ECLI:NL:RBDHA:2024:8960
Rechtbank Den Haag
- Eerste aanleg - enkelvoudig
- Rechtspraak.nl
Beoordeling van de afwijzing van een aanvraag voor een verblijfsvergunning regulier op humanitaire gronden in het kader van mensenhandel
In deze uitspraak van de Rechtbank Den Haag op 10 juni 2024, wordt het beroep van eiser tegen de afwijzing van zijn aanvraag voor een verblijfsvergunning regulier voor bepaalde tijd onder de beperking 'humanitair tijdelijk' beoordeeld. Eiser, een Sierra Leoonse nationaliteit, had op 1 maart 2023 aangifte gedaan van mensenhandel, maar zijn aanvraag werd afgewezen door de staatssecretaris van Justitie en Veiligheid. De rechtbank behandelt het beroep samen met een verzoek om een voorlopige voorziening op 15 februari 2024.

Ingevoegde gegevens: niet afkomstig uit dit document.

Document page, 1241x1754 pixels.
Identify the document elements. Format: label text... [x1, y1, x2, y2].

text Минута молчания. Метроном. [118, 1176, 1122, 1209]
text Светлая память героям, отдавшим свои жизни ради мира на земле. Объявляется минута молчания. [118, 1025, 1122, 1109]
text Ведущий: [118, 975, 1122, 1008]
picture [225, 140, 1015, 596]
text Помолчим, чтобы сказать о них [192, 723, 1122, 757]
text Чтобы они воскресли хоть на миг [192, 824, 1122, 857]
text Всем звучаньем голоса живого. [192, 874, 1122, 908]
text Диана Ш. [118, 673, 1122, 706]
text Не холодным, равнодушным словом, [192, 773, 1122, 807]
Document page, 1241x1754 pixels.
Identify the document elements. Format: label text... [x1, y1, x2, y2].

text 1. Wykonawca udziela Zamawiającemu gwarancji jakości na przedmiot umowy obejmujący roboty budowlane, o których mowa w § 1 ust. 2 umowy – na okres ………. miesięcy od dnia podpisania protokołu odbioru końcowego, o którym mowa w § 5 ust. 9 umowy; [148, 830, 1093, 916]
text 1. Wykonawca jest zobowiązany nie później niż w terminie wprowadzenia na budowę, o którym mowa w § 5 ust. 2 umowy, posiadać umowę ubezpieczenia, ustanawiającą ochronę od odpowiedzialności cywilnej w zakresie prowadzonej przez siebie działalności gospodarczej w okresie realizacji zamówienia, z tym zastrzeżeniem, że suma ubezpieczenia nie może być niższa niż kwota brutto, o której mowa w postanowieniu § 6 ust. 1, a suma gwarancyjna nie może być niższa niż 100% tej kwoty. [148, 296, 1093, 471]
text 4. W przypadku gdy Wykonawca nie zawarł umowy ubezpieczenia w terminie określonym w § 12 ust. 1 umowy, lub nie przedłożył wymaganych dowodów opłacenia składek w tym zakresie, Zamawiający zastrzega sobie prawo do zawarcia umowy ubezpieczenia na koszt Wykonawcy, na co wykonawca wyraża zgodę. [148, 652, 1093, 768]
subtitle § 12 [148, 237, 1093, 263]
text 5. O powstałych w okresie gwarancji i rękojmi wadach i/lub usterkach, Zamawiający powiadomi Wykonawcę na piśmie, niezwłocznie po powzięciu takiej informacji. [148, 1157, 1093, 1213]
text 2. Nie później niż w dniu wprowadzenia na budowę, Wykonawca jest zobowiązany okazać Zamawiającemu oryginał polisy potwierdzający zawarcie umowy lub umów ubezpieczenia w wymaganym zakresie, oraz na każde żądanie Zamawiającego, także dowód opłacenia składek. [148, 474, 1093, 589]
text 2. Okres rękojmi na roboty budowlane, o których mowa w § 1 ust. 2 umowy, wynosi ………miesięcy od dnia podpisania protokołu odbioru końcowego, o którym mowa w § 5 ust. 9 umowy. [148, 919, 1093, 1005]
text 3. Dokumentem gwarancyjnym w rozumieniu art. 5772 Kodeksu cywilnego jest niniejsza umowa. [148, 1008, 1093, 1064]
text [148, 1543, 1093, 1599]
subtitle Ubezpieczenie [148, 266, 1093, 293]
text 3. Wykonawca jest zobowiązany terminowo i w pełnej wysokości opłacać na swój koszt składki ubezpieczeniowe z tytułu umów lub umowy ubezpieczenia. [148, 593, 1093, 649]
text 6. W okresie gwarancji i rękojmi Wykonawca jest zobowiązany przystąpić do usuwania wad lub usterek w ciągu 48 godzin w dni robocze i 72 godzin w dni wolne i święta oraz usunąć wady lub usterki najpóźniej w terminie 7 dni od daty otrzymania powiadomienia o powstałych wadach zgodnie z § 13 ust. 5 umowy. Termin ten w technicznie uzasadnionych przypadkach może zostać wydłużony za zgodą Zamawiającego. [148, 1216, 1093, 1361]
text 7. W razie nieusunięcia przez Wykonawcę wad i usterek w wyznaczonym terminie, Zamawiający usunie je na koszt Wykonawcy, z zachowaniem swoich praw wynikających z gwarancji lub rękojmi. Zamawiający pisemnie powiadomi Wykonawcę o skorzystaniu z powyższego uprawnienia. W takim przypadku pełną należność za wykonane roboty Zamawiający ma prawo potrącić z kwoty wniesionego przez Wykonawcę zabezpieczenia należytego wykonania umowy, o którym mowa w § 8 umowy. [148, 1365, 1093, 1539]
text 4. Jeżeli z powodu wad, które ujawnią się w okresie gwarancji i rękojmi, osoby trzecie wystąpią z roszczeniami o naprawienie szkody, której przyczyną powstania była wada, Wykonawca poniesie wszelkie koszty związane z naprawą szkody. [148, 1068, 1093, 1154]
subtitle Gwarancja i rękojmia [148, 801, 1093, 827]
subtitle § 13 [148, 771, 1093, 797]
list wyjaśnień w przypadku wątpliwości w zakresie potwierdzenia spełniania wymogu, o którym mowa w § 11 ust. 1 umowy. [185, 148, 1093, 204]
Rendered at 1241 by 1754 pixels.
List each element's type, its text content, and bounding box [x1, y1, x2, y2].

De rechtbank oordeelt dat de afwijzing van de aanvraag in strijd is met het evenredigheidsbeginsel en het systeem van de Algemene wet bestuursrecht (Awb). De rechtbank stelt vast dat het beleid van de staatssecretaris, dat het M55-formulier pas als aanvraag aanmerkt op het moment dat deze door de politie of de KMar is doorgestuurd, niet in overeenstemming is met de Awb. De rechtbank concludeert dat de aanvraag van eiser op basis van de datum van aangifte (1 maart 2023) moet worden beoordeeld, en niet op de datum van ontvangst door de IND.
De rechtbank vernietigt het bestreden besluit en draagt de staatssecretaris op om binnen zes weken een nieuw besluit te nemen, waarbij de datum van aangifte als aanvraagdatum moet worden aangemerkt. Tevens wordt de staatssecretaris veroordeeld in de proceskosten van eiser tot een bedrag van € 1.750,-. Deze uitspraak benadrukt de noodzaak van een zorgvuldige behandeling van aanvragen van slachtoffers van mensenhandel en de rol van tijdigheid in het besluitvormingsproces.